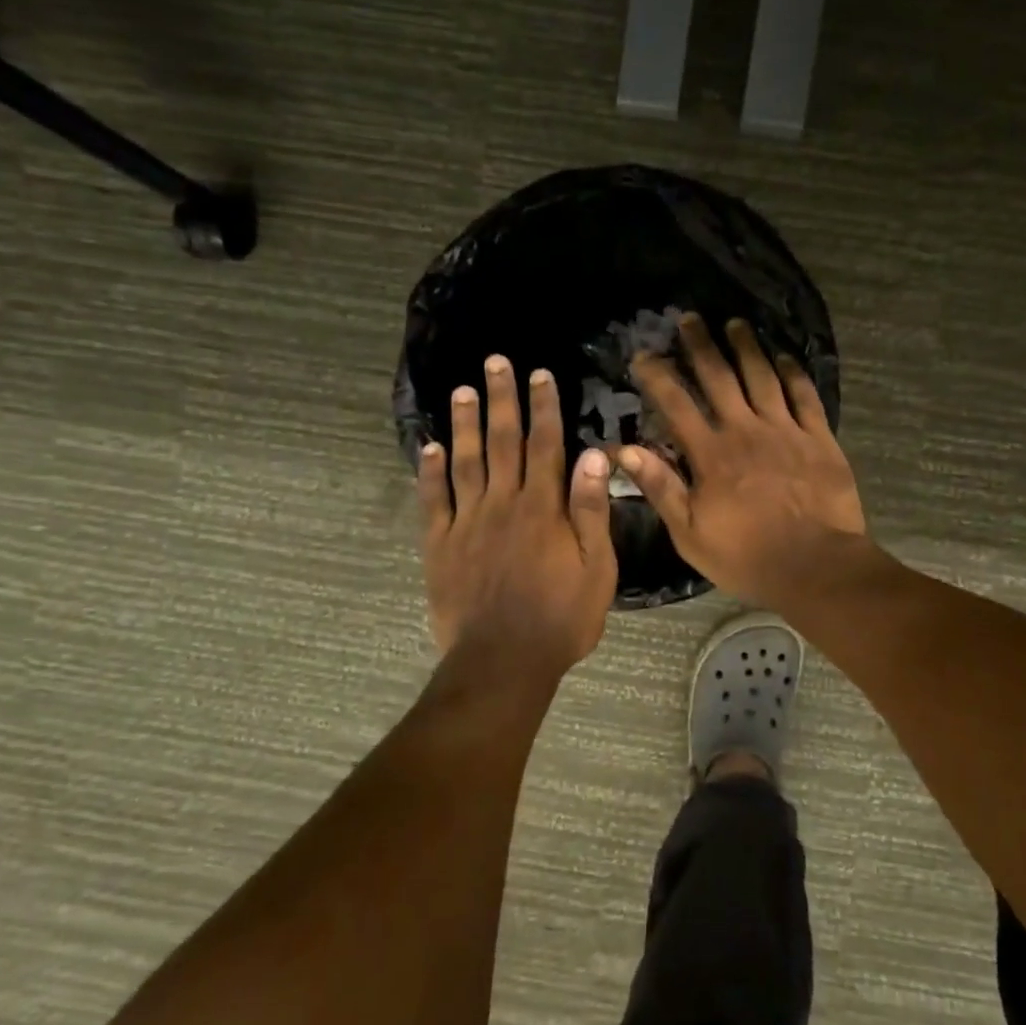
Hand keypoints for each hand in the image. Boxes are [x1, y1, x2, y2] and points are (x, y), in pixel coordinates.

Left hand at [418, 355, 618, 672]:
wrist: (503, 662)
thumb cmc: (561, 618)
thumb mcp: (595, 568)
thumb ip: (591, 511)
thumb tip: (593, 455)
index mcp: (543, 508)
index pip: (545, 445)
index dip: (543, 407)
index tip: (540, 373)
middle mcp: (502, 503)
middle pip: (502, 442)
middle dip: (501, 399)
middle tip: (495, 362)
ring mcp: (466, 522)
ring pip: (465, 462)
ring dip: (464, 424)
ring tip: (462, 390)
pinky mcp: (439, 545)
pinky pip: (432, 500)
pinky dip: (429, 472)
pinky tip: (429, 447)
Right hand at [616, 314, 866, 606]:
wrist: (816, 566)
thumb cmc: (747, 556)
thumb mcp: (690, 533)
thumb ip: (660, 488)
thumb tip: (625, 450)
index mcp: (711, 454)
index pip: (676, 404)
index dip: (658, 376)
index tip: (643, 354)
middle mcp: (746, 430)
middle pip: (720, 377)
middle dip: (701, 345)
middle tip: (690, 319)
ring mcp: (785, 430)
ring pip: (762, 376)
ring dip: (746, 347)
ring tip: (735, 324)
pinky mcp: (819, 438)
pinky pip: (804, 395)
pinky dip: (793, 372)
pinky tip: (784, 356)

════

**WHAT THE TASK REQUIRES:**
Apply a filter for "middle" to the entries and show each line that passes.

**ANSWER BOX:**
middle mcp: (502, 503)
middle pip: (502, 442)
middle dip: (501, 399)
middle tip: (495, 362)
middle mcp: (746, 430)
middle pip: (720, 377)
middle dip: (701, 345)
middle tip: (690, 319)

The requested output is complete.